Arcadia’s director of national sales and marketing Kate Everingham will leave the company on December 31 after over 20 years there, after which she will assist on special projects in a consulting role. She will transition from overseeing the national accounts sales and marketing team on September 3, when Amy Kaneko joins the company as director of national sales and marketing. Kaneko was most recently with Weldon Owen and Insight Editions.
Cindy Uh has departed from Thompson Literary Agency.
Rachel Sanders has joined Houghton Mifflin Harcourt as director, field sales and events. She was previously marketing director at Readerlink.
Danielle Plafsky has moved over from to Knopf to Penguin Press, where she is associate marketing director.
Abby Endler has been promoted to publicist at Knopf.
Further to our noting of the NYT‘s listing for a new publishing reporter, Alexandra Alter confirms to us that she is remaining on the beat as the books desk expands with an additional reporter.
In the UK, Kerry Enzor will return to Quercus to run a new nonfiction imprint that will originate popular reference, lifestyle, gift and travel titles for international markets, set to launch in 2020. She is currently publisher for Quarto’s White Lion.
Front Page Detectives, a true crime imprint comprising the works investigative journalist Dylan Howard, launches in September from Skyhorse for print and Start Publishing for digital.
Regan Arts will release what looks to be their first new title in quite some time, from Mark Halperin — his first commercial venture since he was accused of sexual harassment by multiple women in late 2017. (At the time, Penguin Press cancelled his book deal, and HBO, MSNBC, and CAA all ended their business relationships with him. The Wylie Agency never said anything publicly about their relationship with him.) HOW TO BEAT TRUMP: America’s Top Political Strategists on What It Will Take is set for publication in November. At least it means that a wide range of established publishers still declined to do business with Halperin.
Judith Regan (who was fired from HarperCollins shortly after the house cancelled IF I DID IT, a book she commissioned that was ghostwritten under OJ Simpson’s name) says in a statement: “I do not in any way, shape, or form condone any harm done by one human being to another. I have also lived long enough to believe in the power of forgiveness, second chances, and offering a human being a path to redemption. HOW TO BEAT TRUMP is an important, thoughtful book, and I hope everyone has a chance to read it.” But as Margaret Sullivan at the Washington Post writes, part of the problem is that Halperin is gaining a second chance/path to redemption/forgiveness without having ever made amends or apologizing or taking responsibility for his misbehavior.
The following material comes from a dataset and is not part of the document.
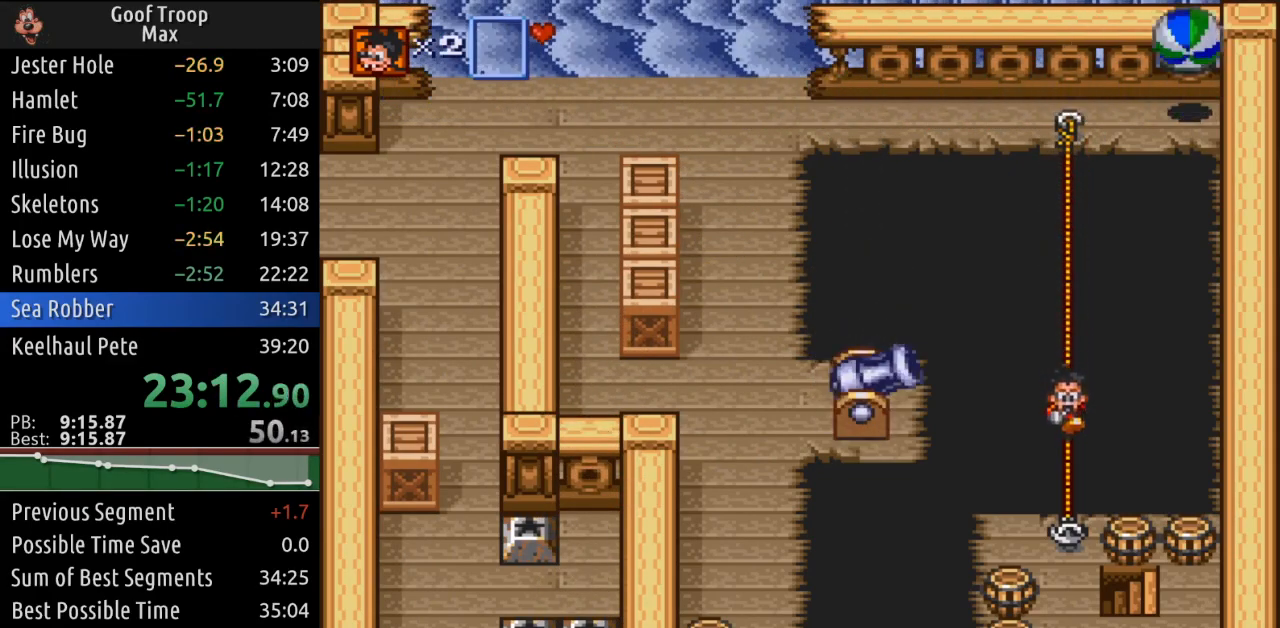
{"buttons": ["DPAD_DOWN", "DPAD_RIGHT"], "left_stick": "center", "right_stick": "center", "events": [[500, "DPAD_RIGHT", "down"]]}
People were quick to object online, and questions are being asked of the “more than 75 top Democratic strategists” Halperin says he interviewed for the book. And at least some of those people are putting distance between themselves and the book. David Axelrod wrote on Twitter, “He emailed me three questions about the 2020 race for a book he was writing and I replied in a few sentences, without giving enough thought to how my participation would be used or interpreted. By answering Halperin’s questions, I did not in any way mean to excuse his past, egregious behavior and, in retrospect, I regret responding at all.” Former governor of Michigan Jennifer Granholm added on Twitter, “I’m angry at myself too” for participating. “Spoke with him by phone once a few months ago about how to defeat Trump in the Midwest. Did not mean to hurt anyone, ever; should have done more research. My sincere apologies.”
So far the association has not been made, but perhaps next people will remember that Regan’s imprint is financed by Leon Black, who has recently struggled to explain his relationship with Jeffrey Epstein and “has gone to great lengths to distance himself from” Epstein.
The 2019 Hugo Awards were announced Sunday at the World Science Fiction Convention in Dublin, in 20 categories. The Calculating Stars by Mary Robinette Kowal (Tor) won best novel, while Artificial Condition by Martha Wells (Tor.com) won best novella.